# [担当課題 A]
大腸がんの講演報告では、ガイドラインはどのくらいの間隔で改訂されているとされているか。
# [担当課題 B]
大腸がんの講演報告のうち、「講演タイトル:『大腸がん』」を含む語句から「腸がんの未来」を中心にご講義頂きました。」までを一字も変えずに書き写すこと。

------ ページ抜粋 ------

講演タイトル:『大腸がん』
演 者:吉野 孝之 先生(国立がん研究センター東病院 消化管内科)
日 時:8月23日(金)
場 所:日本橋ライフサイエンスハブ8F D会議室
今月は、大腸がんをテーマにご来場頂きました。
クローズドセミナーであるため全ての情報は掲載できませんが、ポイントとなる情報をお伝えしていきます。
今回は「基礎知識と切除不能大腸がんの1次・2次治療、大腸がんの術後補助化学療法、大腸がんの未来」を中心にご講義頂きました。
基礎知識と切除不能大腸がんの1次・2次治療
大腸がんの基礎知識
まず、基本的知識として、「標準治療」「治験」「プレシジョンメディシン」について解説をして頂きました。 「標準治療」とは、「現在の最高治療」という意味です。この標準を作るために沢山のエネルギーと時間が費やされてできています。 「治験」とは、「夢のある次世代治療」です。リスクを伴い、必ずしも成功するとは限らないが、成功すると次の標準治療となります。 「プレシジョンメディシン」とは、その患者さんにあった最適化治療です。 大腸がんは男女計で罹患数1位で、最も発生しやすいがんと言えます。死亡率も男性では第3位、女性では第1位で、依然として死亡率が高いがんです。(国立がん研究センターがん情報サービス「がん登録・統計」による) 大腸の主な仕事は、水分を吸収し、ドロドロの便を固形にし、便の通り道となります。大腸がんの発生部位は、直腸とS状結腸だけで7割ほどを占めます。 早期大腸がんの症状はありませんが、がんが進行してくると血便などの異常が現れます。検診は便潜血検査をし、内視鏡検査、CTなどの精密検査へと進みます。 短期間で発生するものや、見つかりにくい物もあり、見つかった時には進行がんで見つかる事も少なくありません。一番大切なことは、ちゃんと検診を受け、早期に見つける事です。 大腸がんの診断のための分類は、日本では「大腸がん取り扱い規約」を用いる事が主流です。 患者さんで、がんの大きさを心配する方が多いそうですが、大事なことは、大きさより、深さより、広がりである、と先生は仰いました。
切除不能大腸がんの1次・2次治療
どんな治療をすれば良いかとネットで調べる患者さんも多いそうですが、ネットで良く出てくるのは民間治療です。しかし、問題のある治療もあります。 一番正しいのはガイドラインです。ガイドラインは、国内の沢山の大腸がん専門医が年月をかけ、必死で作成したものです。ガイドラインは約4年毎に改訂されており、今年2019年度版が刊行されました。 現在、用いられている薬は以下の通りです。

------ データ項目 ------

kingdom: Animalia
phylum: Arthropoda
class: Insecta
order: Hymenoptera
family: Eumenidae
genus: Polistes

------

# [回答欄 A]
約4年毎に改訂されている。

# [回答欄 B]
講演タイトル:『大腸がん』
演 者:吉野 孝之 先生(国立がん研究センター東病院 消化管内科)
日 時:8月23日(金)
場 所:日本橋ライフサイエンスハブ8F D会議室
今月は、大腸がんをテーマにご来場頂きました。
クローズドセミナーであるため全ての情報は掲載できませんが、ポイントとなる情報をお伝えしていきます。
今回は「基礎知識と切除不能大腸がんの1次・2次治療、大腸がんの術後補助化学療法、大腸がんの未来」を中心にご講義頂きました。